Unwillig schüttelte Bert seinen brummenden Schädel. Er brauchte dringend die nächste Dosis! Verdammte Scheiße, dieser verfickte Virus erschwerte sein Leben ungemein. Vorsichtig reckte er den Kopf und schaute sich auf der Domplatte um. Wo üblicherweise bei Sonnenschein der Bär vor der gotischen Kulisse steppte, herrschte im Lockdown gähnende Leere. Er hatte keine Wahl, dies war sein gewohntes Terrain, sein Betätigungsfeld. Wo sollte er sonst hin?
Wie er das Gebrabbel der Touristenmassen vermisste. Ja gut, oft genug hatte er ihr fröhliches Geschnatter verflucht und ihre dämliche Angewohnheit, für Selfies vor der prachtvollen Domkulisse zu posieren, am besten mit Selfiestick … smile, klick klick, giggeln …
Aber ihre vollen Rucksäcke, die prall gefüllten Portemonnaies und locker sitzenden Smartphones, die hatte er nicht verachtet. Es war zu normalen Zeiten ein Leichtes, sie in der Szene zu versilbern. Wie leichtsinnig die Idioten mit ihren Besitztümern umgingen. Fixiert auf sich, auf die Sehenswürdigkeiten, auf das nächste Shopping-Vergnügen …
Bert seufzte und kauerte sich auf einer Treppenstufe zusammen.
So ein Mist. Die Typen von der Regierung hatten sich eine Menge einfallen lassen, um Geschäfte zu unterstützen. Aber an die Kleinkriminellen verschwendete keiner einen Gedanken. Er war nun arbeitslos. Wen kümmerten die Obdachlosen und Süchtigen.
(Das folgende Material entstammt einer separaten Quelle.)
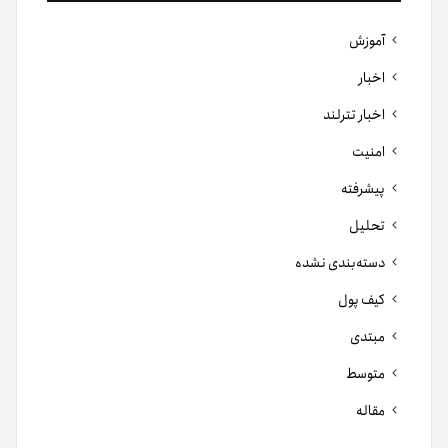
آموزش
اخبار
اخبار تترلند
امنیت
پیشرفته
تحلیل
دسته‌بندی نشده
کیف پول
مبتدی
متوسط
مقاله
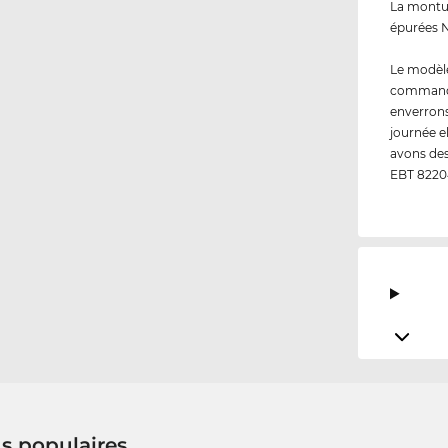
La montur
épurées N
Le modèl
commandez
enverrons
journée e
avons des
EBT 8220
us populaires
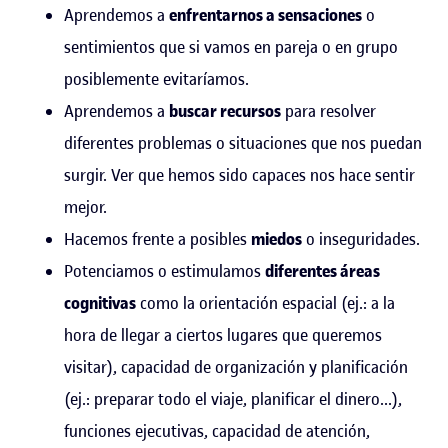
Aprendemos a
enfrentarnos a sensaciones
o
sentimientos que si vamos en pareja o en grupo
posiblemente evitaríamos.
Aprendemos a
buscar recursos
para resolver
diferentes problemas o situaciones que nos puedan
surgir. Ver que hemos sido capaces nos hace sentir
mejor.
Hacemos frente a posibles
miedos
o inseguridades.
Potenciamos o estimulamos
diferentes áreas
cognitivas
como la orientación espacial (ej.: a la
hora de llegar a ciertos lugares que queremos
visitar), capacidad de organización y planificación
(ej.: preparar todo el viaje, planificar el dinero...),
funciones ejecutivas, capacidad de atención,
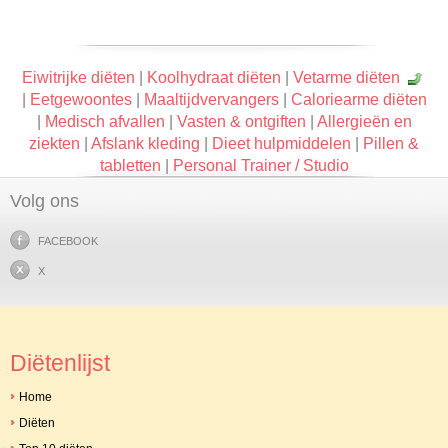
Eiwitrijke diëten
|
Koolhydraat diëten
|
Vetarme diëten
|
Eetgewoontes
|
Maaltijdvervangers
|
Caloriearme diëten
|
Medisch afvallen
|
Vasten & ontgiften
|
Allergieën en
ziekten
|
Afslank kleding
|
Dieet hulpmiddelen
|
Pillen &
tabletten
|
Personal Trainer / Studio
Volg ons
FACEBOOK
X
Diëtenlijst
Home
Diëten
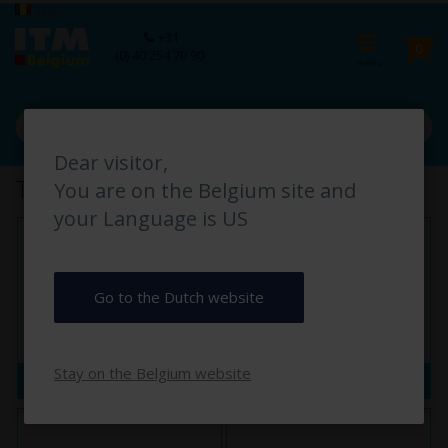
Ga
Taal
België
naar
Ca
+31
de
pro
0
(0) 40 254 70 90
inhoud
Dear visitor,
Tekstborden & Informatie
You are on the Belgium site and
your Language is US
Go to the Dutch website
Stay on the Belgium website
Magazijn- & Instructieborden
Terrein- & Toegangsborden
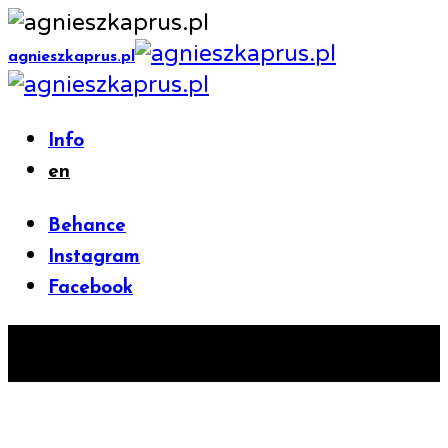
agnieszkaprus.pl
Info
en
Behance
Instagram
Facebook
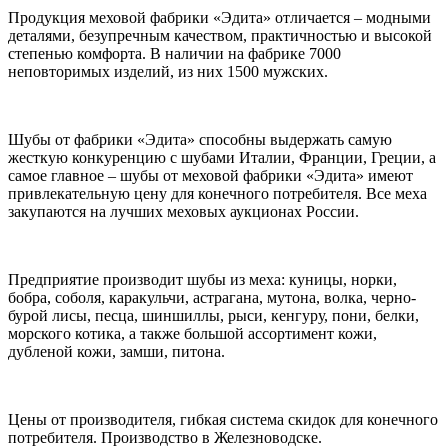
Продукция меховой фабрики «Эдита» отличается – модными
деталями, безупречным качеством, практичностью и высокой
степенью комфорта. В наличии на фабрике 7000
неповторимых изделий, из них 1500 мужских.
Шубы от фабрики «Эдита» способны выдержать самую
жесткую конкуренцию с шубами Италии, Франции, Греции, а
самое главное – шубы от меховой фабрики «Эдита» имеют
привлекательную цену для конечного потребителя. Все меха
закупаются на лучших меховых аукционах России.
Предприятие производит шубы из меха: куницы, норки,
бобра, соболя, каракульчи, астрагана, мутона, волка, черно-
бурой лисы, песца, шиншиллы, рыси, кенгуру, пони, белки,
морского котика, а также большой ассортимент кожи,
дубленой кожи, замши, питона.
Цены от производителя, гибкая система скидок для конечного
потребителя. Производство в Железноводске.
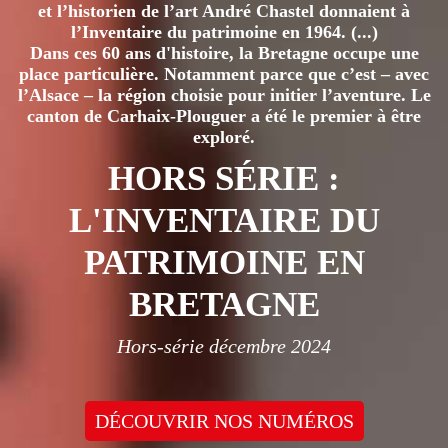
et l’historien de l’art André Chastel donnaient à
l’Inventaire du patrimoine en 1964. (...)
Dans ces 60 ans d'histoire, la Bretagne occupe une
place particulière. Notamment parce que c’est – avec
l’Alsace – la région choisie pour initier l’aventure. Le
canton de Carhaix-Plouguer a été le premier à être
exploré.
HORS SÉRIE :
L'INVENTAIRE DU
PATRIMOINE EN
BRETAGNE
Hors-série décembre 2024
DÉCOUVRIR NOS NUMÉROS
Kein Aas trug mehr Bargeld bei sich, alle bezahlten mit Plastikkarten oder Handy. Was sollte er da noch klauen? Mit Münzen konnte er etwas anfangen. Seine Schmerzen und schwarzen Gedanken beschäftigten ihn unnachgiebig, da blieb kein Raum für Papierkram wie Anträge. Bert verknotete seine Finger, schloss die Augen und kämpfte verzweifelt mit den Tränen. Seine Beine fühlten sich an wie Grießbrei. Ihm lief der Speichel im Mund zusammen. Wovon sollte er leben, wenn der fehlende Schutz der Anonymität in der Masse ihn daran hinderte, seinem Tagewerk nachzugehen? Keiner stellte mehr Flaschen an den Mülleimern oder sonst wo ab, diese Einnahmen entfielen komplett. Sein Kopf sank auf die Brust.
„Ich helf dir mit dem Bürgergeldantrag“, hatte Sozialarbeiterin Elli angeboten. Doch er konnte sich nicht aufraffen. Sein Gehirn schlug Kapriolen bei den Gedanken an die notwendige Dosis. Welche Taschen sollte er ausrauben, wenn niemand mehr ins Land durfte? Selbst die rumänischen Kinderbanden waren scheinbar mangels Einnahmen nach Hause beordert worden. Nur vereinzelt huschten mal ein oder zwei Personen über die glatten grauen Steinplatten. Bert nahm einen tiefen Atemzug, er schmeckte kalt und bitter. Er zog die schmalen Schultern hoch und hustete. Keine Polizei zu sehen. Die Luft war rein. Er musste unwillkürlich grinsen. Ob das stimmte? Wer wusste schon, ob sich das perfide Virus, das sich unsichtbar mit der Harmlosigkeit des gleichnamigen Bieres in den Brustkörben der Menschen einnistete, nicht doch dem ab und an aufflackernden Ostwind trotzte und sich darin hielt?
Was schwirrten denn da für seltsame Gedanken in seinem Kopf herum … Wie um Himmelswillen sollte das jetzt weitergehen? Rastlos fingerte er nach dem abgegriffenen Mundschutz in seiner Jackentasche und scannte die Umgebung. Er war darauf angewiesen, Gefahr frühzeitig zu erkennen.
Nach wie vor spürte er die Folgen einer Attacke lange vor dem Lockdown von zwei betrunkenen Jugendlichen. Sie hatten ihn beschimpft und mit Schlägen durch seinen dünnen Schlafsack hindurch traktiert. Am Schluss hatten sie auf ihn uriniert. Nie wieder würde er diesen Urschmerz und die Demütigung loswerden. Sein Körper war wie imprägniert von dieser Erfahrung. Sie hatten erst von ihm abgelassen, als in der Ferne eine Sirene ertönte.
Ängstlich sah er sich um, die Erinnerung breitete sich wie Säure in seinen Gliedern aus.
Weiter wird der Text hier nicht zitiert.